In Figuur 1 wordt een inrichting voor het transporteren van een inslagdraad doorheen een schematisch aangeduid weef vak 1 van een luchtweefmachine weergegeven. Die inrichting bevat twee toevoerkanalen 2, 3 voor het toevoeren van inslagdraden 4, 5. Elk toevoerkanaal bevat een draadvoorraad 6, een voorafwikkelaar 7, een eerste hoofdblazer 8 en een tweede hoofdblazer 9. Verder bevat de luchtweefmachine een riet 10 waarin een geleidingskanaal 11 is voorzien dat toelaat een inslagdraad met behulp van perslucht via dit geleidingskanaal 11 doorheen het weefvak 1 te transporteren. Nabij dit geleidingskanaal 11 zijn opeenvolgende stellen bijblazers 12, 13, 14, 15, 16 en 17 opgesteld om opeenvolgend een inslagdraad met perslucht te ondersteunen. Tevens zijn meerdere draadwachters 18, 19 en 20 langsheen het geleidingskanaal 11 opgesteld om het voorbij komen van een inslagdraad aan die draadwachters 18, 19 en 20 te detecteren. De draadwachters 18, 19 en 20 zijn volgens de lengterichting van het geleidingskanaal 11 respectievelijk op een bepaalde afstand na een stel bijblazers 12, 13 en 14 opgesteld.

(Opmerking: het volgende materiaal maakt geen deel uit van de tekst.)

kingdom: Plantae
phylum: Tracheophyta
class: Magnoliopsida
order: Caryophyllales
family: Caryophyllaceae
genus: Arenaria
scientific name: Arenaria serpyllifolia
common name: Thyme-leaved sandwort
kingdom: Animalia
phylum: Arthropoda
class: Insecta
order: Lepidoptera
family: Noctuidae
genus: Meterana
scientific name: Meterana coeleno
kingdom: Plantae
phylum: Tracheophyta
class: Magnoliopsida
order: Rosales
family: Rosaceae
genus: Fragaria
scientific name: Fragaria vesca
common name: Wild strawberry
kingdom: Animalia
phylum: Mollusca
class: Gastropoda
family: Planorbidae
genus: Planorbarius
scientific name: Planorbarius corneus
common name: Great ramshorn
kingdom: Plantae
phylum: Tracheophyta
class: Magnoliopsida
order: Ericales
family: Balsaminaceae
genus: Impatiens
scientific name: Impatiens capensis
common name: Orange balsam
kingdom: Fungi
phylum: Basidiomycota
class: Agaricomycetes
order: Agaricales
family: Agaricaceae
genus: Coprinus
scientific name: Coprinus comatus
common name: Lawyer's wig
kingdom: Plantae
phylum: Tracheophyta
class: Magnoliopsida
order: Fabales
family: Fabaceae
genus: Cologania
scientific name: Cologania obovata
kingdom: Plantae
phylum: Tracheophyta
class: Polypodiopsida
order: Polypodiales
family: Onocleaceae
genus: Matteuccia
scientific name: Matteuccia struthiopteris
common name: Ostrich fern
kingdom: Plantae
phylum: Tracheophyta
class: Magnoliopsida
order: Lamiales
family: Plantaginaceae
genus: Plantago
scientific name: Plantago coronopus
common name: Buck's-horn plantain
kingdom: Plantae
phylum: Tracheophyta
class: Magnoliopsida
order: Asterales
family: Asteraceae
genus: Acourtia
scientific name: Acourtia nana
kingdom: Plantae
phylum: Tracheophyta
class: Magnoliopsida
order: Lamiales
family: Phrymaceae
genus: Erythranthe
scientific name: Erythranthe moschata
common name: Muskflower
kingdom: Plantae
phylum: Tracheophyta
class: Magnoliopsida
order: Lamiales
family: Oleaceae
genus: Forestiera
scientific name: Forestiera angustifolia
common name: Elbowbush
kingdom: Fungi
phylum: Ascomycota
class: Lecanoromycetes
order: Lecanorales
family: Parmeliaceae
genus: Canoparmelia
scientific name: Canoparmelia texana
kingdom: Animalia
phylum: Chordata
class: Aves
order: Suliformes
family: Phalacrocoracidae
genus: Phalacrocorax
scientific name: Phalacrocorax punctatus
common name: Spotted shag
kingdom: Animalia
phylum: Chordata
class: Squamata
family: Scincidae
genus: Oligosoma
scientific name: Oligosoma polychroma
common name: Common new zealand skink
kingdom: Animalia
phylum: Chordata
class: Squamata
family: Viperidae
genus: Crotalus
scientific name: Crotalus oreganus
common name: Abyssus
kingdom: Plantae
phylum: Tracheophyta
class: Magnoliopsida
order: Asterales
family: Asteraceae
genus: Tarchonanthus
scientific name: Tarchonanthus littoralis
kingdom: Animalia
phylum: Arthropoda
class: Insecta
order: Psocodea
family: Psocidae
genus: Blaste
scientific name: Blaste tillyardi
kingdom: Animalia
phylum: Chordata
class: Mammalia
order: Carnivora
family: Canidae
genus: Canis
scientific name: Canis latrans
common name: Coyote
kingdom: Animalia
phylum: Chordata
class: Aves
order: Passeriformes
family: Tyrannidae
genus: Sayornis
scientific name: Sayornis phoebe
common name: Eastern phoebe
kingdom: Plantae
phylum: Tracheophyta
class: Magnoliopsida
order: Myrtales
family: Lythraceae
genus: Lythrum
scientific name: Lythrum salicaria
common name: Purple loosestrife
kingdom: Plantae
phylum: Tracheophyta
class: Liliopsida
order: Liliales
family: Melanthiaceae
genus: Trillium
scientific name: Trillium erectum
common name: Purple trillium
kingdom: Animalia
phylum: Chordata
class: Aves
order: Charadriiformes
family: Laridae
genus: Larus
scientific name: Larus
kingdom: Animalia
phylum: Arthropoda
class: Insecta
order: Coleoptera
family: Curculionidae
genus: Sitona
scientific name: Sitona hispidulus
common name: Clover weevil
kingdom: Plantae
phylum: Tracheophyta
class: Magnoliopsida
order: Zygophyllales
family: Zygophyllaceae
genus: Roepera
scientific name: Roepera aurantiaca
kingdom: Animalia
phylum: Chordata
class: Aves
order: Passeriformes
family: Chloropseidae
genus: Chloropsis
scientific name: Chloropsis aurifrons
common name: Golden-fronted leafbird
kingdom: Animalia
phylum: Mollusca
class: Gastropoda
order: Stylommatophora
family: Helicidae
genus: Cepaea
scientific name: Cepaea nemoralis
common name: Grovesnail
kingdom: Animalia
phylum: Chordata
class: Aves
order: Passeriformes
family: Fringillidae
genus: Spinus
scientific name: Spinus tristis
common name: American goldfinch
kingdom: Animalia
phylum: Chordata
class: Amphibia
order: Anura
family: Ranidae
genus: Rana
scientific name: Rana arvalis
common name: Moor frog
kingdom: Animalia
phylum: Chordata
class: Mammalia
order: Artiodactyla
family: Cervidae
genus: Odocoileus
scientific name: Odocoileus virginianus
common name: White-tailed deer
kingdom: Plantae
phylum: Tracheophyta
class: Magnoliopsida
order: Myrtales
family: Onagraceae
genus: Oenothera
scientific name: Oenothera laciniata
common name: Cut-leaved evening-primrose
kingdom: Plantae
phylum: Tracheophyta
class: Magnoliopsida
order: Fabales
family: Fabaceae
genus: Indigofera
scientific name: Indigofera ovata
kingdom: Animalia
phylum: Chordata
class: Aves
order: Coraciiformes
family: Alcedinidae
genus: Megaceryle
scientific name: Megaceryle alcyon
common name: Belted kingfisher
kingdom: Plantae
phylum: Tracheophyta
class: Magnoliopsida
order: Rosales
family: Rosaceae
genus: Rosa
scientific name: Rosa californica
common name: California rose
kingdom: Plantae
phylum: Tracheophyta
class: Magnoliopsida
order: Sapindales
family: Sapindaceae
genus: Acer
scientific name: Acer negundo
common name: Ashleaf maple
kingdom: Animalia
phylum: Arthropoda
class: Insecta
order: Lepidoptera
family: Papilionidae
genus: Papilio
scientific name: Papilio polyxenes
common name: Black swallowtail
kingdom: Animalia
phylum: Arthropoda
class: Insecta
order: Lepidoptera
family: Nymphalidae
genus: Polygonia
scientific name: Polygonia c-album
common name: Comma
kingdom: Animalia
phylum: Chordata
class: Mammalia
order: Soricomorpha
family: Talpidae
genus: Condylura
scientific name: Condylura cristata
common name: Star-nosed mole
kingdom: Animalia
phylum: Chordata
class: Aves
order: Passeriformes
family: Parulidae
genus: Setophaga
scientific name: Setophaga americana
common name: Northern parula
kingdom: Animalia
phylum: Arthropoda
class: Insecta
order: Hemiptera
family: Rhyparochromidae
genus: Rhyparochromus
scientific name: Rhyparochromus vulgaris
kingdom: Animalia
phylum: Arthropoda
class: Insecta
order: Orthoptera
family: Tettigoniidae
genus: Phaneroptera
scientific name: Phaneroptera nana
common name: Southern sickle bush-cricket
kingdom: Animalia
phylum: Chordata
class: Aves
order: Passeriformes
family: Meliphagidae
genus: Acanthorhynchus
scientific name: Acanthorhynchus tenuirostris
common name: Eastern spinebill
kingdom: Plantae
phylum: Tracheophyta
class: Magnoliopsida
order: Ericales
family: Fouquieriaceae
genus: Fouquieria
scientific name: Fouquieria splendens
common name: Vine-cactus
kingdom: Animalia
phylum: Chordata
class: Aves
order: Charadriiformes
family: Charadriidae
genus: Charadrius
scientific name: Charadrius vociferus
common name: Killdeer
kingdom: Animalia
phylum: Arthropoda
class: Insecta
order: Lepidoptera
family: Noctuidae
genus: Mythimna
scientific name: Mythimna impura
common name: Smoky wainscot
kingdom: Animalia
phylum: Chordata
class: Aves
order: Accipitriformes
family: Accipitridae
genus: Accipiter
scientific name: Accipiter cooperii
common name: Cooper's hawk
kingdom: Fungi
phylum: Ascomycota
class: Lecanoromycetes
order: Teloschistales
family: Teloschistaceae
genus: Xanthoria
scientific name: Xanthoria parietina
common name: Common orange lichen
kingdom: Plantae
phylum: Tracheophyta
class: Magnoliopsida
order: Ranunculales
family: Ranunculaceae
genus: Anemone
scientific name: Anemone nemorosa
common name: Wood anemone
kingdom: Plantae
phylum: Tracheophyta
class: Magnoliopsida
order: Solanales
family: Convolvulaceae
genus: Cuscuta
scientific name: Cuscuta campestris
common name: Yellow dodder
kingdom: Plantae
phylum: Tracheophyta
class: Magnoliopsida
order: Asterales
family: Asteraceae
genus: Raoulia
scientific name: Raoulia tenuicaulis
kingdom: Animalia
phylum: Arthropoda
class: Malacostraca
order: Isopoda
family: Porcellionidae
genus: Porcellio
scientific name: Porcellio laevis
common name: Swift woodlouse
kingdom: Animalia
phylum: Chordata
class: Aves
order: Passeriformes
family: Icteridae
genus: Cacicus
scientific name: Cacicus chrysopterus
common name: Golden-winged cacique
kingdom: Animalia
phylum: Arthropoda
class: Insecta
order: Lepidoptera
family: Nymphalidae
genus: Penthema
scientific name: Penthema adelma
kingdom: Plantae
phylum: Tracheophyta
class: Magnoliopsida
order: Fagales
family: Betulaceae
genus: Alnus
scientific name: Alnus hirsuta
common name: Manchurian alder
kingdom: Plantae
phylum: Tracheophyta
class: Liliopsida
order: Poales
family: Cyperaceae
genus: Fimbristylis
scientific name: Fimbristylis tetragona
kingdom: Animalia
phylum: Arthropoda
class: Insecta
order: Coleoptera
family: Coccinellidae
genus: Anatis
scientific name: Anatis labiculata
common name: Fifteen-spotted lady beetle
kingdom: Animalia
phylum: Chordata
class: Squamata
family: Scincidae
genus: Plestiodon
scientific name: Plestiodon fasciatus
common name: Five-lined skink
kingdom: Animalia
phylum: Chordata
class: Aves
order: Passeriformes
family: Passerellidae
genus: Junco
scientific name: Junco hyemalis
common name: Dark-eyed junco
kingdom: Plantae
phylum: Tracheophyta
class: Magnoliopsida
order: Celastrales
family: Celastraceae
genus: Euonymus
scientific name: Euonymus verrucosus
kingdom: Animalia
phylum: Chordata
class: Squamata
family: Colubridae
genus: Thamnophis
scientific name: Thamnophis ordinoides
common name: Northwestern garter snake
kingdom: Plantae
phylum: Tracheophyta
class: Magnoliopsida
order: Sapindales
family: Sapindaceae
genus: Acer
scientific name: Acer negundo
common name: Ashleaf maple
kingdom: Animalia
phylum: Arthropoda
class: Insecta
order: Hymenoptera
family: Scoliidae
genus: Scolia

De hoofdblazers 8 en 9 zijn via bijhorende afsluitventielen 21 en smoorventielen 22 verbonden met een persluchtbron 23. Elk stel bijblazers 12, 13, 14, 15, 16 en 17 wordt analoog via een afsluitventiel 24, 25, 26, 27, 28 en 29 en een bijhorend smoorventiel 30 met de persluchtbron 23 verbonden. Volgens een niet weergegeven variante kan zowel voor de hoofdblazers als voor de bijblazers een aparte persluchtbron voorzien worden. Tevens wordt een strekblazer 31 weergegeven om een inslagdraad na het inbrengen ervan gestrekt te houden. De strekblazer 31 wordt via een afsluitventiel 32 en een smoorventiel 33 verbonden met een persluchtbron 23. Aan het einde van het geleidingskanaal 11 dat tegenover het einde is gelegen waar de hoofdblazers 9 zijn aangebracht, wordt een draadwachter 34 aangebracht die kan bepalen wanneer een inslagdraad 4, 5 aan die draadwachter 34 voorbij komt.
De afsluitventielen 21, 24, 25, 26, 27, 28, 29, 32 en de smoorventielen 22, 30, 33 worden zoals weergegeven in figuur 1 gestuurd door een stuureenheid 35 van de luchtweefmachine. De draadwachters 18, 19, 20 en 34 werken hierbij eveneens samen met de stuureenheid 35. De afsluitventielen zijn bijvoorbeeld gevormd door elektromagnetische ventielen die door de stuureenheid 35 kunnen gestuurd worden. De smoorventielen kunnen hierbij tevens motorgestuurd uitgevoerd worden en gestuurd worden door de stuureenheid 35.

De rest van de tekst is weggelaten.